There are two meat-pie shops in a city. One has two locations, while the other is a mega meat pie chain with 100 locations. Assuming they both have the same profit margin say 20% on cost of sales, which meat-pie chain will make more in terms of revenues?
Simple, the 100-location chain will have a higher sales volume and revenues because that chain can sell more pies. However, in terms of which restaurant is growing faster? Well, the answer is the smaller chain. How? The smaller restaurant is able to add say two more shops and grow by 100%, the larger chain can add 20 new location and just grow by 20%. A smaller base can grow faster than a larger base; its math.
This is the same for stocks. All things being equal, a company with a lower share price is able to see an appreciation in her share price faster than another company with a higher-priced stock. Look at it this way, a share price movement from N1 to N2 represents a 100% gain in market price, but a stock priced at N200 per share will need the share price to move to N400 for a similar gain of 100%.

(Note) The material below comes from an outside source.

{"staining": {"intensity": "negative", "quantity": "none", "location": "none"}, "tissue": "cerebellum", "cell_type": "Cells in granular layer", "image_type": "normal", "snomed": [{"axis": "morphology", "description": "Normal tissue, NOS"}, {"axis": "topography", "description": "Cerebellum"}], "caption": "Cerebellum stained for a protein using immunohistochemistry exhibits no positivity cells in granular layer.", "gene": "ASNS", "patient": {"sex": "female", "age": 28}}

A small capitalized stock will have a faster growth rate than a high capitalization stock because the lower-priced share can double faster than shares of higher-priced high cap stock. This is the lure of smaller capitalized stock; they can post price increases faster than large-cap stocks.

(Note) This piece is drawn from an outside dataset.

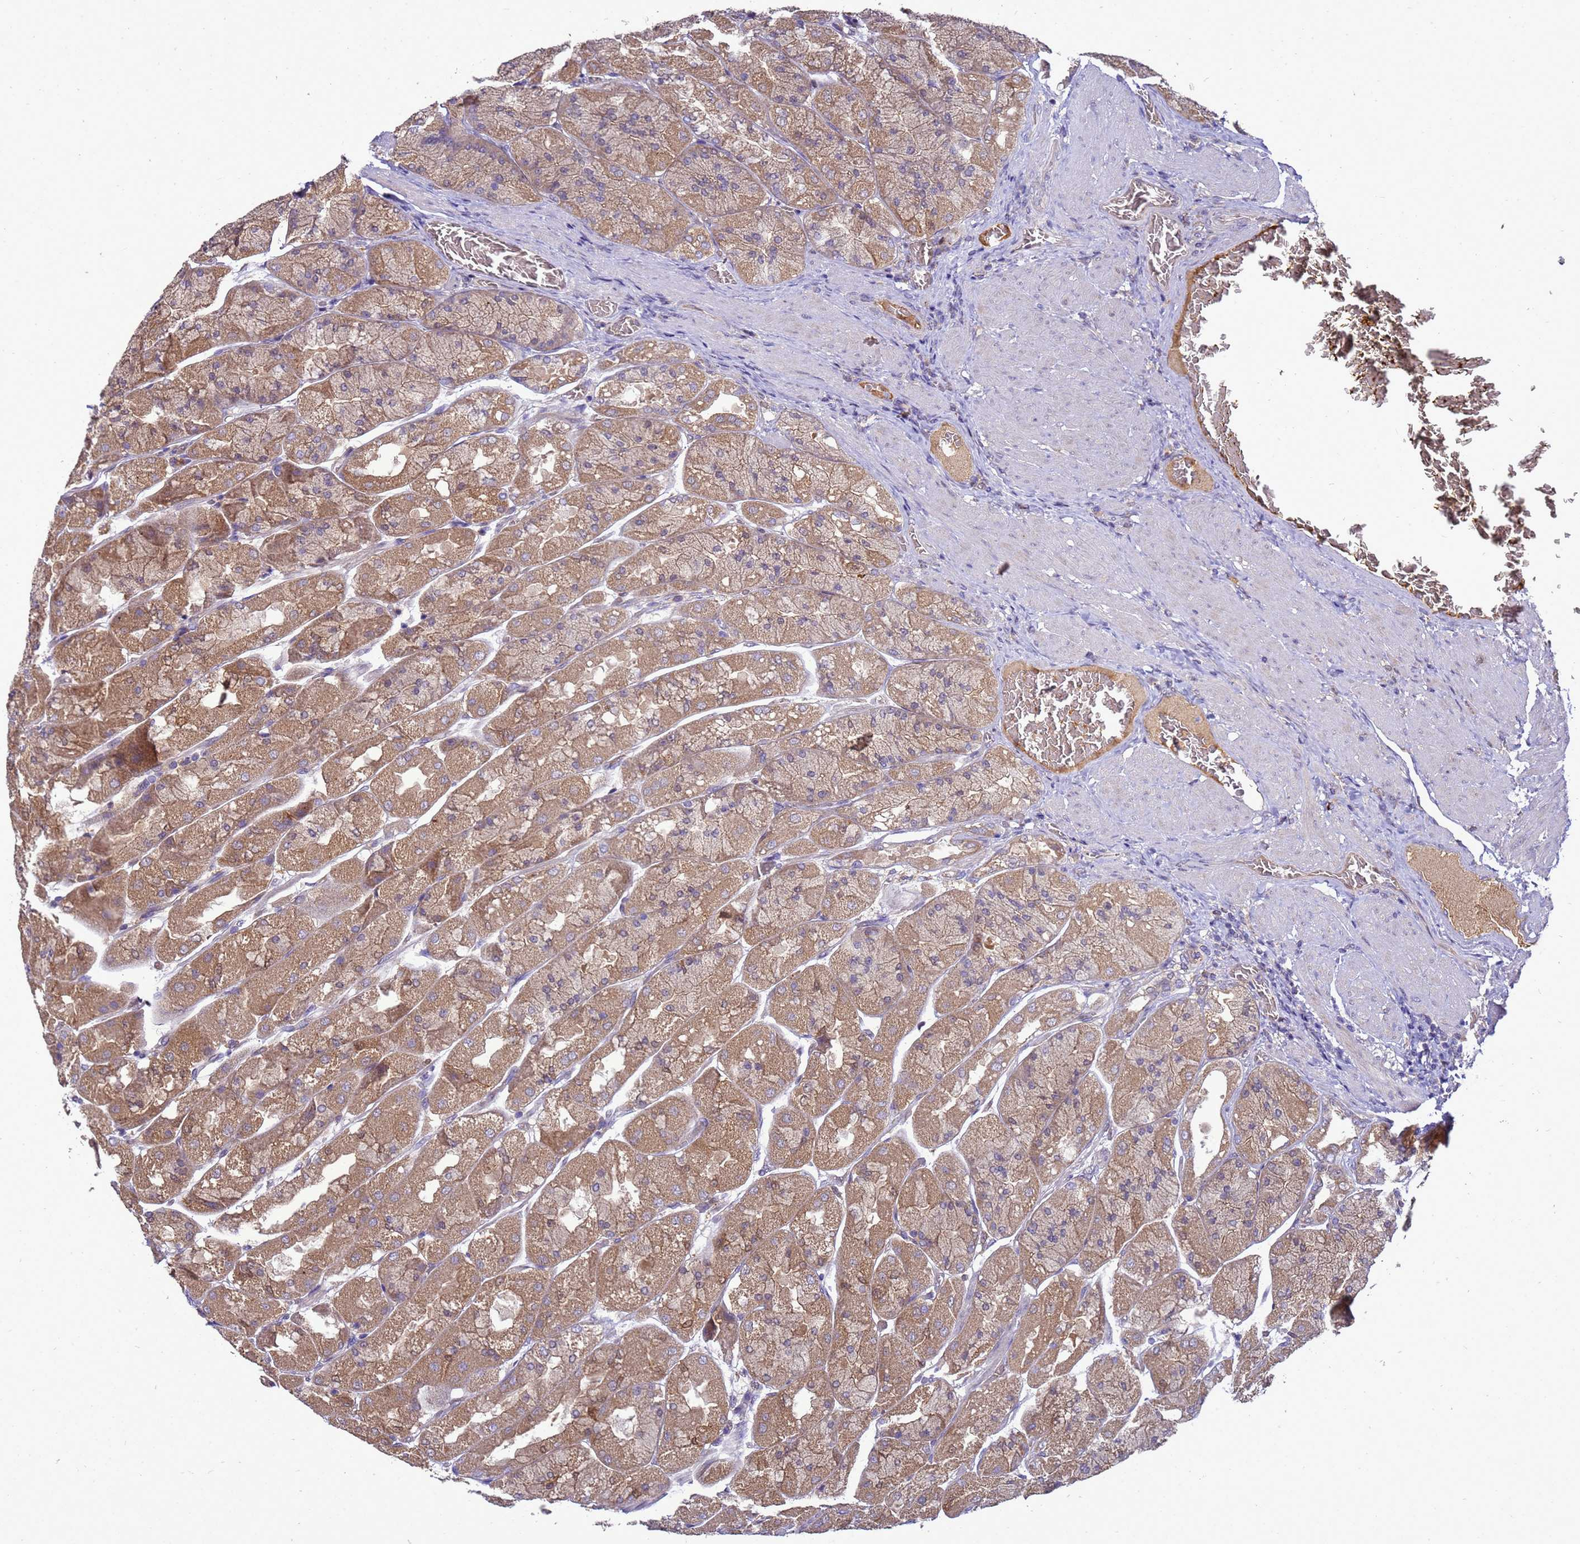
{"staining": {"intensity": "strong", "quantity": ">75%", "location": "cytoplasmic/membranous"}, "tissue": "stomach", "cell_type": "Glandular cells", "image_type": "normal", "snomed": [{"axis": "morphology", "description": "Normal tissue, NOS"}, {"axis": "topography", "description": "Stomach"}], "caption": "The micrograph demonstrates staining of unremarkable stomach, revealing strong cytoplasmic/membranous protein positivity (brown color) within glandular cells. The protein of interest is shown in brown color, while the nuclei are stained blue.", "gene": "EIF4EBP3", "patient": {"sex": "female", "age": 61}}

Small capitalized stocks (small cap), according to the Nigerian Stock Exchange, are listed companies with a market cap below $150 million. Capitalization is simply the total number of shares issued by the company multiplied by the share price of the stock. As at June 2020, small capitalized stock had a cumulative market value of N971 billion ($2.51bn). Small caps as a sector also outperformed the total NSE ASI index – the small caps returned a negative -6.61% as compared with negative -18.31 returned by the broad NSE index of all listed stock.
Small caps stock is sometimes termed as growth stock because they still have tremendous opportunities for growth. In our earlier example, the meat pie company with just two outlets can grow to add hundreds of new outlets, thus boosting earning and subsequently the share price. This means when the investor is considering small-cap stock, he is looking for a high growth stock, in this case with a slightly higher P.E. ratio but trading at a price below future earnings. Small-cap investing is trading on price movement, not dividend per say, its trading not on market share but price movements, It’s a momentum play. Whilst earning is important in setting a future direction for the share process, the investors is focused on price arbitrage to take advantage of mispricing. This makes trading in small caps very risky and capital can be lost.
How does investor trade on small cap?
Since the driver is momentum trading driven by daily prices, a key metric to screen with is price movements of 15% band from 52-week price high of small caps (N60b in market caps) with an average 90-day trading volume of 2m shares with a Price Earning ration below 15 and Earning yield above 15%
From my screen, I get these candidates:
- Berger Paints
- Fidelity Bank
- Fidson Drugs
- First City
- May and baker
- United Capital
- Vita form
Again, you can construct your own screen. What is key is to seek out a stock with a market cap below N60 billion, that is constantly trading but selling today at a price below its 52-week high. This pricing can simply be the result of COVID-19 induced slow down. Then buy that stock at a price that is “cheap” hence the lower P.E. Ratio, most importantly, you want to build in some risk management by buying high historical dividend yield stock to ensure if you have to hold, you receive a divided yield higher that the risk-free rate.
Stock trading is risky and you can lose your capital, the stocks listed above are illustrative and do not constitute buy or sell advise.